7. Creeping Phlox (Phlox subulata) also called moss phlox are 6-9 inches in height and bloom in early spring. This plant has evergreen foliage and makes a great groundcover in a location that gets a lot of sun and has sandy soil.
Creeping Phlox (Phlox subulata)
8. Siberian Iris (Iris siberica) is a spring flowering beauty that ranges in height from 28-40 inches and varieties come in whites, pinks, and purples. This plant can tolerate growing in 1-inch of water and likes full sun.

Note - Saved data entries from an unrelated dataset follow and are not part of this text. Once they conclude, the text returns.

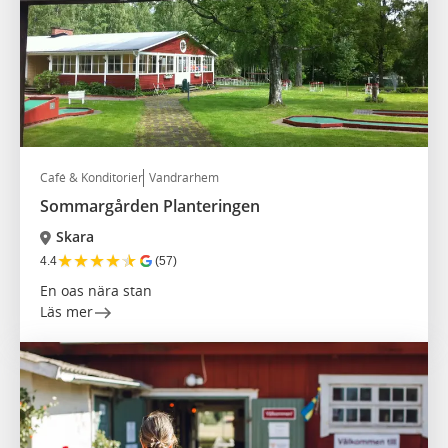
Café & Konditorier
Vandrarhem
Sommargården Planteringen
Skara
★
★
★
★
★
4.4
(57)
En oas nära stan
Läs mer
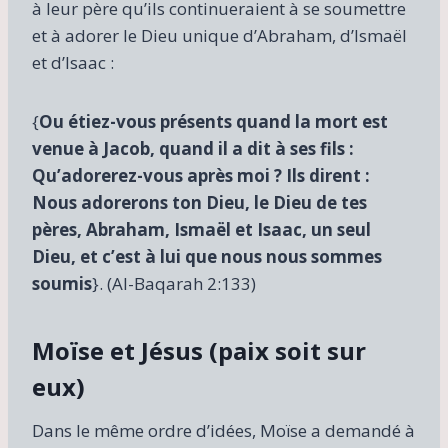
à leur père qu’ils continueraient à se soumettre
et à adorer le Dieu unique d’Abraham, d’Ismaël
et d’Isaac :
{
Ou étiez-vous présents quand la mort est
venue à Jacob, quand il a dit à ses fils :
Qu’adorerez-vous après moi ? Ils dirent :
Nous adorerons ton Dieu, le Dieu de tes
pères, Abraham, Ismaël et Isaac, un seul
Dieu, et c’est à lui que nous nous sommes
soumis
}. (Al-Baqarah 2:133)
Moïse et Jésus (paix soit sur
eux)
Dans le même ordre d’idées, Moïse a demandé à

Siberian Iris (Iris siberica)
9. Fountain Grass Moudry Black (Pennisetum alopecuroides ‘Moudry’) is ornamental grass that prefers full sun and is known for its graceful foliage and brown foxtail seed heads. This plants blooms in early September and the seed heads and foliage can be left to turn golden and rustle in the winter wind providing winter interest as well. This plant is drought tolerant as is a great choice for xeriscaping.
Fountain Grass Moudry Black (Pennisetum alopecuroides ‘Moudry’)
10. Japanese Blood Grass (Imperata cylindrica Red Baron) This ornamental grass grows 12-18 inches in height and prefers sun but will tolerate partial shade. Blades of this grass are green at the base and blood red from mid-blade to the top, with the color becoming more intense in the fall.